▸ **SHORT TASK 1**
In the text on the EP Away Message, condense the paragraph beginning "Away Message is the third extended play" into a bulleted list that keeps its main facts.
▸ **SHORT TASK 2**
Quote from the listing the lines beginning at the one that contains "country: FI" and ending after the one that contains "latitude: 59.5181". Leave out the pictures.

▸ **TEXT PASSAGE**
__________________________________________________
EP by Ari Lennox
- Released: August 31, 2022
- Recorded: 2020–2022
- Genres: R&B; soul;
- Length: 14:14
- Labels: Dreamville; Interscope;
- Producers: Dallas Austin; Darko; Deputy; Dre Pinckney; DZL; Elite; OG Parker; Platinum Libraries; Romano; Ron Gilmore; Str8cash;

Ari Lennox chronology
| Shea Butter Baby (Remix EP) (2020) | Away Message (2022) | Age/Sex/Location (2022) |

= Away Message =

Away Message is the third extended play by American singer Ari Lennox. It was released on August 31, 2022, by Dreamville and Interscope Records. The EP includes production from Elite, Dallas Austin, OG Parker, Deputy, DZL, and Ron Gilmore, among others.
__________________________________________________
▸ **DATASET ENTRIES**
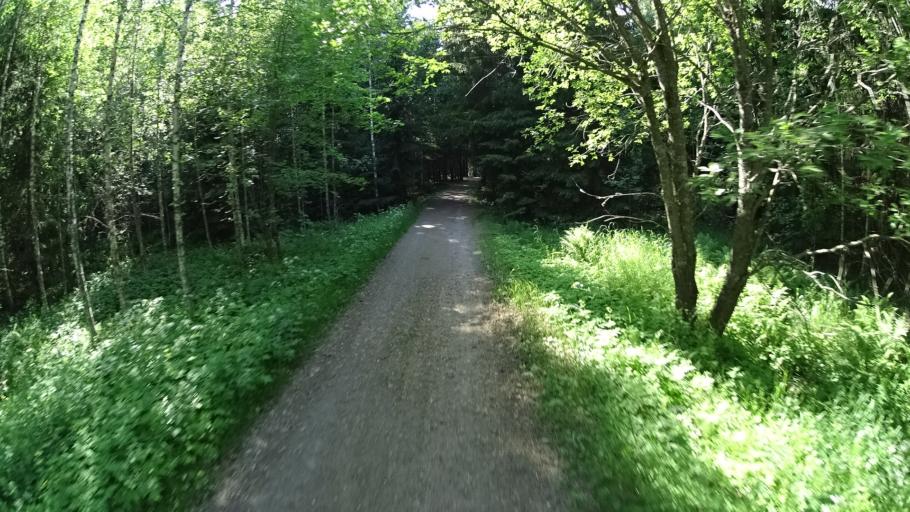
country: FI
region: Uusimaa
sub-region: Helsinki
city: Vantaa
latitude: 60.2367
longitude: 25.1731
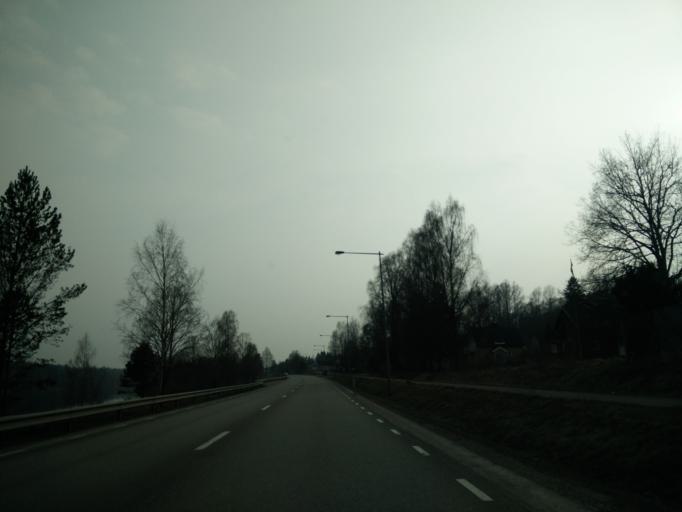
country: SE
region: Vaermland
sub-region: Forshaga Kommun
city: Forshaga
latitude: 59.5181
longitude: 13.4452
__________________________________________________
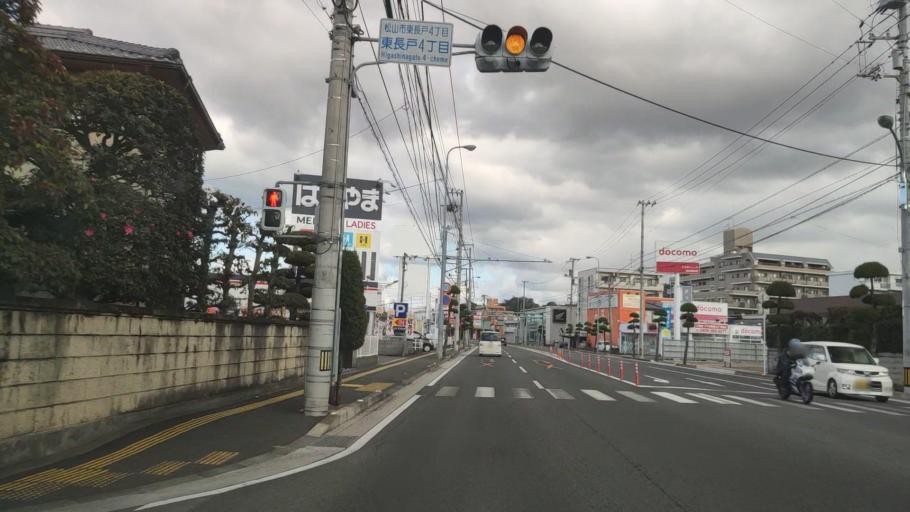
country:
__________________________________________________
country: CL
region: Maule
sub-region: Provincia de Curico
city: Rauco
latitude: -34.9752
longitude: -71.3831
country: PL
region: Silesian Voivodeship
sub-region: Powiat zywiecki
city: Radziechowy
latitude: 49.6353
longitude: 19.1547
__________________________________________________
▸ **CORRECT OUTPUT 1**
- Third EP by American singer Ari Lennox
- Released August 31, 2022, by Dreamville and Interscope Records
- Producers include Elite, Dallas Austin, OG Parker, Deputy, DZL and Ron Gilmore, among others

▸ **CORRECT OUTPUT 2**
country: FI
region: Uusimaa
sub-region: Helsinki
city: Vantaa
latitude: 60.2367
longitude: 25.1731
country: SE
region: Vaermland
sub-region: Forshaga Kommun
city: Forshaga
latitude: 59.5181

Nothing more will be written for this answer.